3. Civil War Letters and Diaries. This section contains 2,009 authors and approximately 100,000 pages of diaries, letters and memoirs. It includes 4,000 pages of previously unpublished manuscripts. The collection also includes biographies, an extensive bibliography of the sources in the database, and material licensed from The Civil War Day-by-Day, by E.B. Long.
How did the Alexander Street Press help me?
I did a search of a couple of my ancestors whom I knew had been in the Civil War (one for the North, and one for the South). I could not find any information on my Yankee ancestor, but I did find some information on my Confederate ancestor, Gad Morris. It had his enlistment information (Private in C Company, 40th Infanty for Georgia), including his capture and POW status following the battle of Vicksburg, MS, on July 4, 1863. He was released 2 days later, and somehow ended up a POW again about a year later. On July 27, 1864, he signed an Oath of Allegiance at Louisville, KY, and was to remain north of the Ohio River.
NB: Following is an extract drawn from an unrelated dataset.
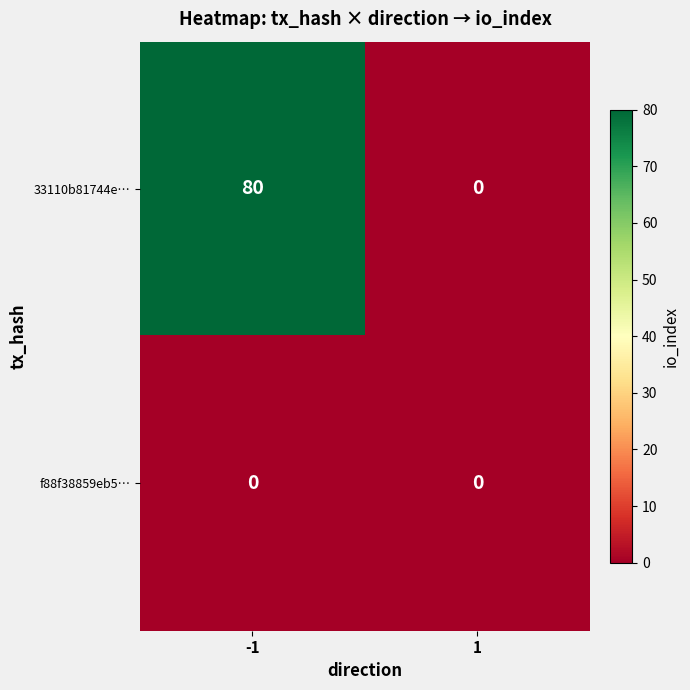

Which series changed the most between -1 and 1?

33110b81744e…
I knew most of that information, but what is great about this site is I was able to find a historic photo of Vicksburg and the steamboats used to transport men and supplies (see below). I also found the entire account/report of the "siege" of Vicksburg that occurred from May 18 to July 4, 1863, where Gad Morris was captured. It was sobering to read that some 31,600 were captured as prisoners of war, and that the North lost 763 soldiers, and the South lost 1,260. There were almost 7,000 injured in total for both the North and South, and about 162 were listed as missing from the North. The fall of Vicksburg opened the Mississippi to the Federal armies coming just at the same time as General Lee's defeat at Gettysburg -- both marking the turning point in the fortunes of the Confederacy.